If New Zealand's construction industry is to thrive, the bottom line is that clients, particularly government ones, are going to have to pay more for buildings.
Steve Killeen, chief executive of Downer's New Zealand operations, spelled out the numbers at an industry conference earlier this month.
Any "decent" construction company wants to achieve a 3 per cent profit margin after tax, Killeen told the conference, implying that a 7 per cent gross margin is required to maintain the status quo to avoid further industry collapses and losses.
If the government wants the industry to invest, particularly in technology and training, gross margins need to rise by about another 3 percentage points to 10 per cent, Killeen said.
He emphasised that the industry shouldn't be signing contracts it doesn't understand, or which impose unreasonable conditions. Nor should it be exposing itself to risks it can't quantify or manage. Ground condition risk, for example.
The consequences of failure abound at a time when construction in New Zealand has been booming for years and with a visible pipeline ahead suggesting that's not going to end in a hurry.
Treasury has just published a document, the National Construction Pipeline Report for 2019, which forecasts total construction, including the gamut of housing, commercial and infrastructure projects, will peak at $43 billion in 2021 but tapering off only a little to $42 billion by 2024.
The major indicators of industry distress are the collapses of Ebert, Orange-H and Arrow International, the sale of Hawkins to Australia-based Downer and the near $1 billion in losses Fletcher Building's high-rise construction arm, Building+Interiors, has reported.
When Fletcher announced its withdrawal from the high-rise construction market in February 2018, the government was clearly alarmed at the loss of such an important domestic player and that led to the signing of the Construction Sector Accord in April this year.
It was no accident that Fletcher's construction head, Peter Reidy – recruited in the wake of those losses – chaired the committee that developed that accord and Fletcher Building chief executive Ross Taylor has since declared the B&I unit open for business again, albeit cautiously.
Treasury's Infrastructure Transactions Unit will be folded into the planned new Infrastructure Commission, Te Waihanga, once it has been established. The unit's interim head, Karen Mitchell, told the conference that understanding of risk in construction is very poor across both the public sector and within the industry.
A lot of that came down to the growth of contracts that forced all the risks onto contractors.
The 197 pages of special conditions attached to Fletcher's contract to build the Christchurch Justice and Emergency Services Precinct - that project alone accounted for more than 40 per cent of the B+I losses - was "bizarre," Mitchell said.
Often such additions to contracts have been a "transfer by stealth" of risk by consultants with the actual government-sector client unaware that was happening, she said.
But, as well as ensuring this ceases, public sector procurers of construction projects also need to be aware of situations in which the construction contractor is ignoring risks because that can point to a lack of commercial acumen.

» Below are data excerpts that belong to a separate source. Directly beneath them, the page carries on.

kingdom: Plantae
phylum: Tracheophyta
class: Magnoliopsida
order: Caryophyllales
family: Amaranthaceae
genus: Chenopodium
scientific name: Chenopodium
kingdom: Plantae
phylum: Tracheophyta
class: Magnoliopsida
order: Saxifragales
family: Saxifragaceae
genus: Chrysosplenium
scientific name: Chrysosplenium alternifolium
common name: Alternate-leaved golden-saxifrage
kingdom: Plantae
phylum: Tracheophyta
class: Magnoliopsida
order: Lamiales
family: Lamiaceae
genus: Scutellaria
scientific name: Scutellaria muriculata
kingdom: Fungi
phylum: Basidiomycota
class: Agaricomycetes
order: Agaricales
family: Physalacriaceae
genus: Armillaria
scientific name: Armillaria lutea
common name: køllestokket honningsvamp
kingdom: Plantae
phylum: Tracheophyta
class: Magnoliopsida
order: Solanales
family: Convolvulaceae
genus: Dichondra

Such commercial acumen has been missing from both sides of the table in the recent past, she said.
A report by independent engineering consultancy Advisian, commissioned by ITU and released last month, has a number of findings pointing to a "culture of mistrust" between the public service and the construction industry.
It blames this culture on the proliferation of special conditions added to standard construction contracts and that has led to misunderstanding, confusion "and ultimately, litigation."
As the report points out, "construction is not the core business of most public sector agencies," and it is unlikely this will change, so changes to procurement practices need to be made that will still improve project governance while tapping advice from industry experts.
In particular, "there are perceptions that the public sector does not understand the difference between lowest price and value for money."
The industry also believes that public sector procurers often aren't fair and transparent in managing tenders, providing evidence of instances in which some public sector agencies haven't adhered to the evaluation process described in tender documents.
Advisian is recommending that government departments and agencies move away from simply selecting the lowest-priced tender.
"Responsible staff must be capable of evaluating construction tenders on a value-for-money basis, considering the whole of life costs and the impact of risk transfer."
One of its recommendations is that public sector procurers should actively assess "the level of risk transferred to individual contractors." Tender analysis should also include an "assessment of the ability of the contractor to manage the risk and the costs and time associated with this."
A major reason that companies such as Fletcher tripped up was the adoption of the "early contractor involvement" model under which contractors signed up even before designs and specifications were finalised.
Advisian recommends that this ECI model "be examined."
It seems obvious that the model should be scrapped altogether; signing up to commitments before risks are even knowable goes to the heart of the problem.